Given data below:

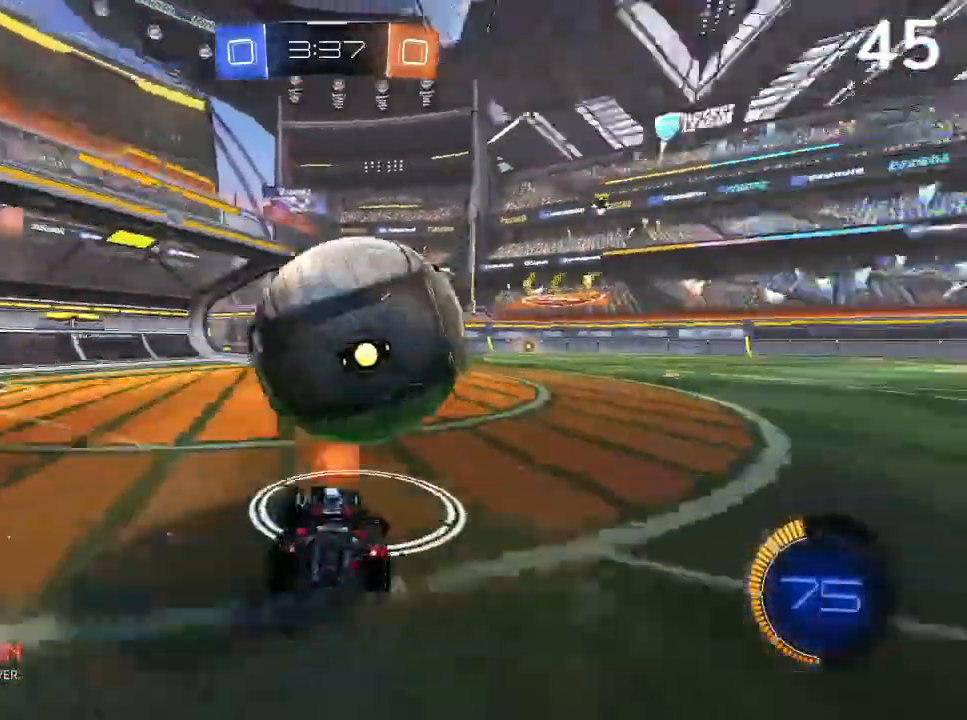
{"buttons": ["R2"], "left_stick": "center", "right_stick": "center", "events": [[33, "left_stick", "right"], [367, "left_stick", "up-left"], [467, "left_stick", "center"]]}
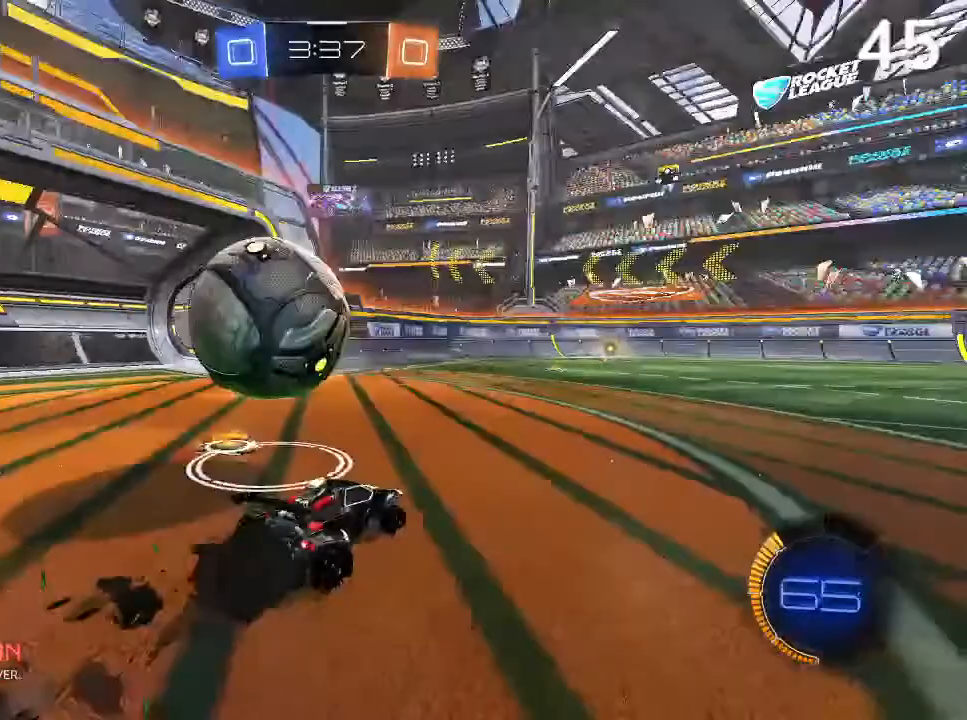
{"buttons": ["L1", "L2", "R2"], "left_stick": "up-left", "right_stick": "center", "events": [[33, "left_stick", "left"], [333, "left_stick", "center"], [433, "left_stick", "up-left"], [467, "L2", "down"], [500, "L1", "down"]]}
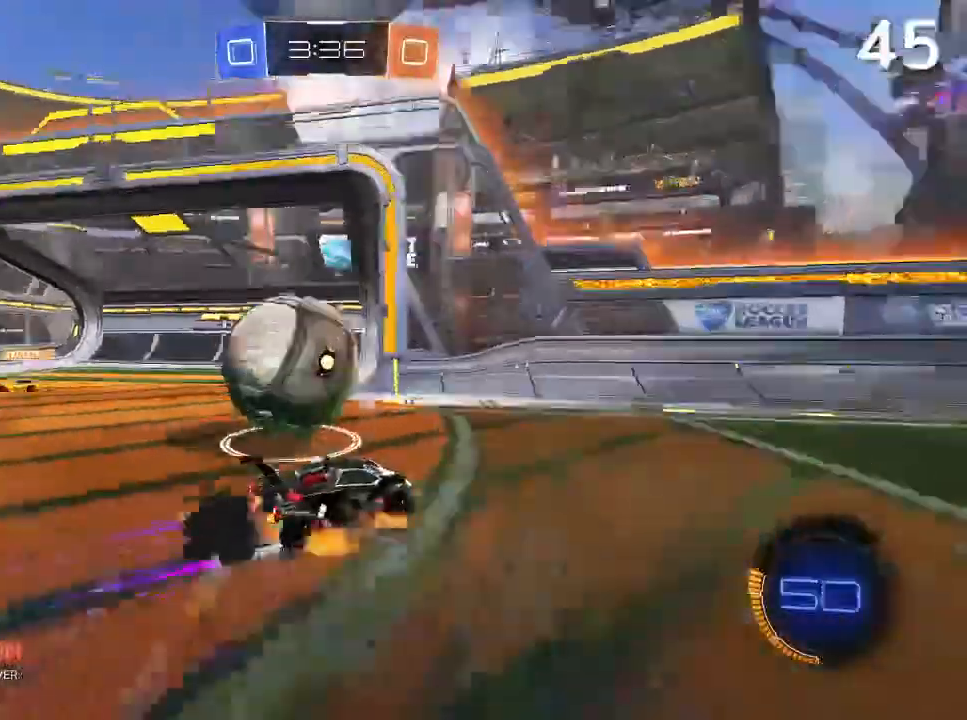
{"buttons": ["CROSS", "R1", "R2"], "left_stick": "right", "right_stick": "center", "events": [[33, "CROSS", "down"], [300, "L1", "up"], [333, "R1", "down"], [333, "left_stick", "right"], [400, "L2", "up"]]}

End of Given data.
Given data below:

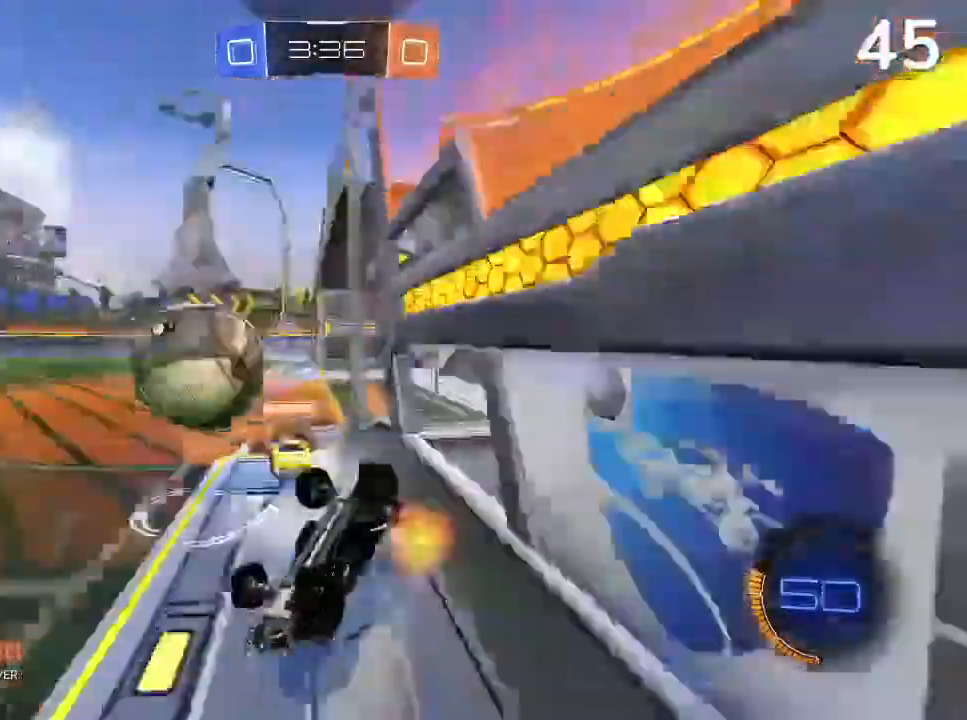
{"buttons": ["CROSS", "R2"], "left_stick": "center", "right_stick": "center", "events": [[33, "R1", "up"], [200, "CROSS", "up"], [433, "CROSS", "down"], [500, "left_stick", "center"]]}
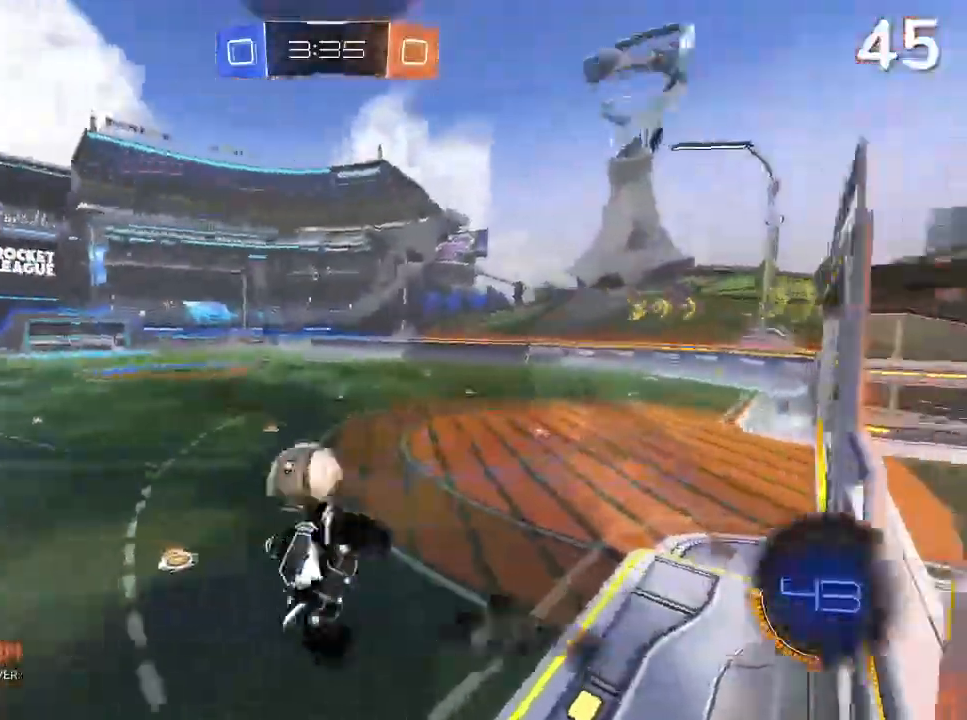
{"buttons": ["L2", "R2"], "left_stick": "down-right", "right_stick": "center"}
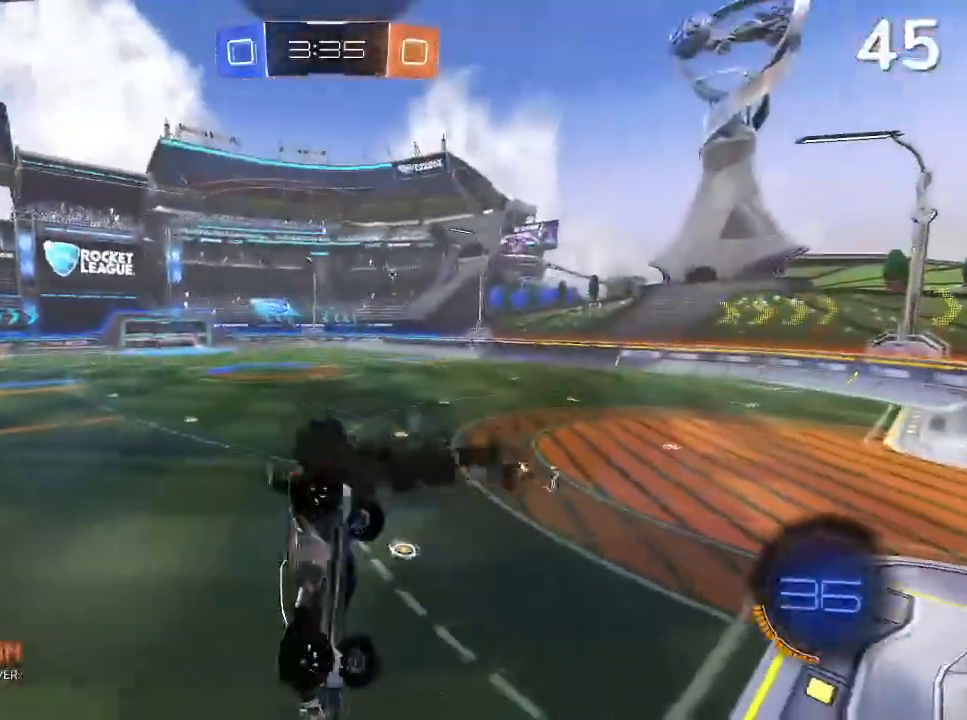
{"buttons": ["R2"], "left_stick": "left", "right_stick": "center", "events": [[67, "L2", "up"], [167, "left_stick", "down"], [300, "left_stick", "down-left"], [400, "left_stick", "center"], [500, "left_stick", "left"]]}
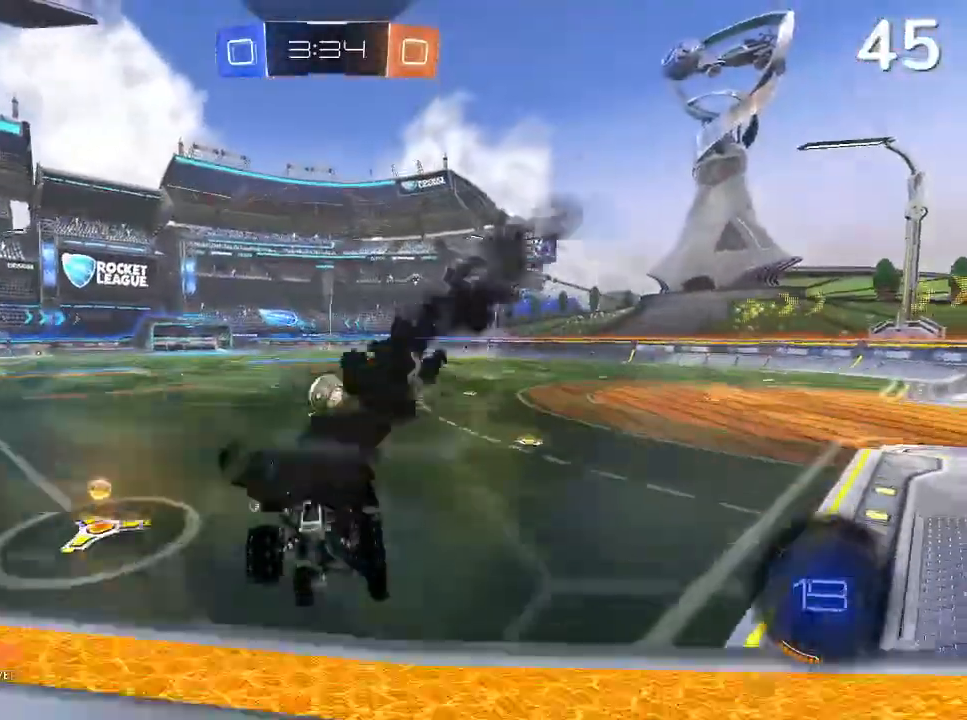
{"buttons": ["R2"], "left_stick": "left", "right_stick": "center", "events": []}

End of Given data.

- _Problem_
Set aside each line above that includes the string "CROSS" and report it.

- _Answer to this problem_
{"buttons": ["CROSS", "R1", "R2"], "left_stick": "right", "right_stick": "center", "events": [[33, "CROSS", "down"], [300, "L1", "up"], [333, "R1", "down"], [333, "left_stick", "right"], [400, "L2", "up"]]}
{"buttons": ["CROSS", "R2"], "left_stick": "center", "right_stick": "center", "events": [[33, "R1", "up"], [200, "CROSS", "up"], [433, "CROSS", "down"], [500, "left_stick", "center"]]}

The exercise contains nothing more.